Nakaz zasłaniania ust i nosa
Od czwartku 16 kwietnia obowiązuje nakaz zasłaniania ust i nosa w przestrzeni publicznej co wg mnie i pewnie nie tylko jest absolutną głupotą i do niczego dobrego nie doprowadzi.Noszenie (posłużymy się akurat maseczką) owych maseczek jest uciążliwe,niewygodne ponadto w warunkach,których musimy je nosić powinniśmy je zmieniać przynajmniej co 20-25 min gdyż przy takim natężeniu zanieczyszczeń osadzających się korzystanie z tej samej maski może odbić się na naszym zdrowiu.Dr Mike Ryan z Międzynarodowej Organizacji Zdrowia podkreśla"Nie ma dowodów naukowych na to, że noszenie masek przez populację na masową skalę przynosi jakiekolwiek korzyści. Wręcz przeciwnie - są dowody, że nieprawidłowe użycie masek wyrządza szkody". Natomiast ogólne stanowisko WHO jest takie,że nie zaleca noszenia masek osobom zdrowym,chyba że ci opiekują się chorymi. Według mojej opinii nakaz ten narusza również kilka wolności wynikających z konstytucji RP np. idąc wnioskiem takim ,że nie ma dowodów naukowych na to,że noszenie masek przez populację prowadzi do czegoś dobrego a jednoczesny nakaz ich noszenia wiąże się ze złamaniem art 39. Konstytucji mówiącym,,Nikt nie może być poddany eksperymentom naukowym, w tym medycznym, bez dobrowolnie wyrażonej zgody''. Uważam że idealnie pasuję to do eksperymentu medycznego. Również art.47Każdy ma prawo do ochrony prawnej życia prywatnego, rodzinnego, czci i dobrego imienia oraz do decydowania o swoim życiu osobistym.

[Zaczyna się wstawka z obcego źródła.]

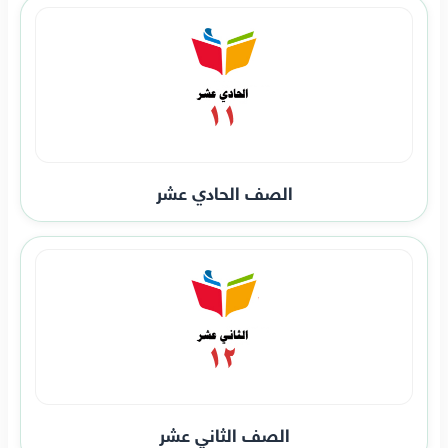
الصف الحادي عشر
الصف الثاني عشر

Poza konstytucjonalnymi prawami łamana jest również Powszechna Deklaracja Praw Człowieka art. 4 mówi że nie wolno z nikogo czynić niewolnika a czymże jest odgórny nakaz noszenia masek na twarzy pod groźbą kar jak nie niewolnictwem?. Przykładów można wymieniać jeszcze mnóstwo ale należy zadać sobie refleksyjne pytanie
Czy rzeczywiście to wszystko ma służyć naszemu zdrowiu? wg mnie nie, a jakie jest wasze zdanie na ten temat?